*Text*:

'''

HAD a hit? Enjoying the money and blowjobs, but feel it does not adequately reflect who you are as artists? Then record your next album in your own colon, like these: 

Blur by Blur, 1999

Made rich men by faux-Cockney anthems but beaten in the Britpop wars by Oasis, Blue felt they’d earned the right to tit about in a Reykjavik studio then release the aimless noodling and see what happened. The singles had tunes, but the rest of the formless jams made you yearn for the grating oompah posturing of Country House.

Tranquility Base Hotel & Casino by Arctic Monkeys, 2018

After a decade of beautifully observed kitchen-sink vignettes and success, Alex Turner was bored with it. As a nice change, his band recorded an entirely unrelatable album of mock-grandiose lyrics over a parody of 60s lounge jazz. Then, because that didn’t quite lose them all their fans, they did another one the same but worse. That did it.

'''

Page-level text extractions:
'''

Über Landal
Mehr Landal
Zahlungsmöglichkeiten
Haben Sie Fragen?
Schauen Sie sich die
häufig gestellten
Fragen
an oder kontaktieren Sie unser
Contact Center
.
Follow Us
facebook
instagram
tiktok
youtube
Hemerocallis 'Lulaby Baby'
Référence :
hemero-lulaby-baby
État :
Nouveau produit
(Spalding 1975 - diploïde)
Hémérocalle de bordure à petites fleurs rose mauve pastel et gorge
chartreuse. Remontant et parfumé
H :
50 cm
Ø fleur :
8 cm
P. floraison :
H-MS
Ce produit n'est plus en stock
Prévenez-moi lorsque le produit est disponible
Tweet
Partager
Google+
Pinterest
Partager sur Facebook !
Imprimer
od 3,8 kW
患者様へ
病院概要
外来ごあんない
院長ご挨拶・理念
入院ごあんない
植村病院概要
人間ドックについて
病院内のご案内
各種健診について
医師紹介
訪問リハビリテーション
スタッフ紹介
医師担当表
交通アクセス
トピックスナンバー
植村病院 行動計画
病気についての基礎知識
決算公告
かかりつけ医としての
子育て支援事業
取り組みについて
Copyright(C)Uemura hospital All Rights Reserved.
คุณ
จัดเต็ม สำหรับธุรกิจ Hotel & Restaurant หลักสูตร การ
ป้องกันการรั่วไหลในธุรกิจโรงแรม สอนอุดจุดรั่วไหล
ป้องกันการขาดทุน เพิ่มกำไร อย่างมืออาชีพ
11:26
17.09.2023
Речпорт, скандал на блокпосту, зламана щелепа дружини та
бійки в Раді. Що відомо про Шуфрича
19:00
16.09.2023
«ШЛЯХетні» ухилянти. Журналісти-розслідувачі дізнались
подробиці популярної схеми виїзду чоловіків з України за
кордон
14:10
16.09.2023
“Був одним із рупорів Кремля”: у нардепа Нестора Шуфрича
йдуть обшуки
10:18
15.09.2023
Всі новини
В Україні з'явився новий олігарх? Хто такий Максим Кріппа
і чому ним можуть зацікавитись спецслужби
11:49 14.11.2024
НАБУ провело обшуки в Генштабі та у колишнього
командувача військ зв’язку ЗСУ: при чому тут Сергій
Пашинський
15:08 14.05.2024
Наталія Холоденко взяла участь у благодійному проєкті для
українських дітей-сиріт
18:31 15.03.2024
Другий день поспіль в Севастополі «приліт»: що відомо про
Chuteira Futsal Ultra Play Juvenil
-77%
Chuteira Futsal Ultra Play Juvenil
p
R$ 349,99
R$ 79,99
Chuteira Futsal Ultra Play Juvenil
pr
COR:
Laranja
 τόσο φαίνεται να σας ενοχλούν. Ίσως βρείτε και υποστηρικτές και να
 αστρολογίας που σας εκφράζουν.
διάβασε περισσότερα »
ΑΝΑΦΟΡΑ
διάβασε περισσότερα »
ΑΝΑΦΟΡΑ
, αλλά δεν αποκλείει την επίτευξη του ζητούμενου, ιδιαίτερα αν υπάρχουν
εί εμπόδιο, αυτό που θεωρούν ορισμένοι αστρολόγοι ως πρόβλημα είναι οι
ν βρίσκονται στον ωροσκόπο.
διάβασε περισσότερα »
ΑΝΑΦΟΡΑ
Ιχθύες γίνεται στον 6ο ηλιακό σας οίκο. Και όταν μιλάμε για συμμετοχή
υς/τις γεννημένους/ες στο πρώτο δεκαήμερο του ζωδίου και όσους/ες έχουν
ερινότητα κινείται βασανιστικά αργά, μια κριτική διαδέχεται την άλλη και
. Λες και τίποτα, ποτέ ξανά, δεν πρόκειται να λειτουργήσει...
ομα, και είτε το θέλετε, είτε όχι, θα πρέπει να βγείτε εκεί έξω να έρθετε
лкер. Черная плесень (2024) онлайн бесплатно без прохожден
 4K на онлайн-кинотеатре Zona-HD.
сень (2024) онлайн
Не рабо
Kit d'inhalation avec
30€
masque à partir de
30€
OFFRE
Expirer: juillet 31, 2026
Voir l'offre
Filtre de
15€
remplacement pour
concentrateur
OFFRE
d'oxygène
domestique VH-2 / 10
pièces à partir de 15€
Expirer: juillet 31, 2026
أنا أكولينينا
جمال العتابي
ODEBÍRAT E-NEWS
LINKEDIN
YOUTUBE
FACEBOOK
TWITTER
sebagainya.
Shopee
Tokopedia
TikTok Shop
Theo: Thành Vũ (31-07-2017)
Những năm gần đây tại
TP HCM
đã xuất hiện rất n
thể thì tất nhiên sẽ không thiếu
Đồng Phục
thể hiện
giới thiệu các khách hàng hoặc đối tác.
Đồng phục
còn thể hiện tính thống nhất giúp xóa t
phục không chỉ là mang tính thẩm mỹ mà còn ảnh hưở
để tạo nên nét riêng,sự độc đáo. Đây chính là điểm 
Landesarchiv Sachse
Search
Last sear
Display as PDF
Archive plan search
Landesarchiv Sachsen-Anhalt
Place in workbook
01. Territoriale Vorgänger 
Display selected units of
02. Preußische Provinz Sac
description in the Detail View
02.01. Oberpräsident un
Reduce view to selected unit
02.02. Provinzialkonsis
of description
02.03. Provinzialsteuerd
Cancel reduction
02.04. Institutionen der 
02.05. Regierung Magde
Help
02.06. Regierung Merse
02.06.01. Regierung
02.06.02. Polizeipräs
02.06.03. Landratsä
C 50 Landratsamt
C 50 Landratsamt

'''

*Written task 1*: Copy the stretch of the album text from "Blur by Blur, 1999" through "That did it." word for word.
*Written task 2*: Repeat the page-level text extraction entries word for word, from the start of the entries through the line that contains "訪問リハビリテーション", including both ends.

*Answer space 1*:
Blur by Blur, 1999

Made rich men by faux-Cockney anthems but beaten in the Britpop wars by Oasis, Blue felt they’d earned the right to tit about in a Reykjavik studio then release the aimless noodling and see what happened. The singles had tunes, but the rest of the formless jams made you yearn for the grating oompah posturing of Country House.

Tranquility Base Hotel & Casino by Arctic Monkeys, 2018

After a decade of beautifully observed kitchen-sink vignettes and success, Alex Turner was bored with it. As a nice change, his band recorded an entirely unrelatable album of mock-grandiose lyrics over a parody of 60s lounge jazz. Then, because that didn’t quite lose them all their fans, they did another one the same but worse. That did it.

*Answer space 2*:
Über Landal
Mehr Landal
Zahlungsmöglichkeiten
Haben Sie Fragen?
Schauen Sie sich die
häufig gestellten
Fragen
an oder kontaktieren Sie unser
Contact Center
.
Follow Us
facebook
instagram
tiktok
youtube
Hemerocallis 'Lulaby Baby'
Référence :
hemero-lulaby-baby
État :
Nouveau produit
(Spalding 1975 - diploïde)
Hémérocalle de bordure à petites fleurs rose mauve pastel et gorge
chartreuse. Remontant et parfumé
H :
50 cm
Ø fleur :
8 cm
P. floraison :
H-MS
Ce produit n'est plus en stock
Prévenez-moi lorsque le produit est disponible
Tweet
Partager
Google+
Pinterest
Partager sur Facebook !
Imprimer
od 3,8 kW
患者様へ
病院概要
外来ごあんない
院長ご挨拶・理念
入院ごあんない
植村病院概要
人間ドックについて
病院内のご案内
各種健診について
医師紹介
訪問リハビリテーション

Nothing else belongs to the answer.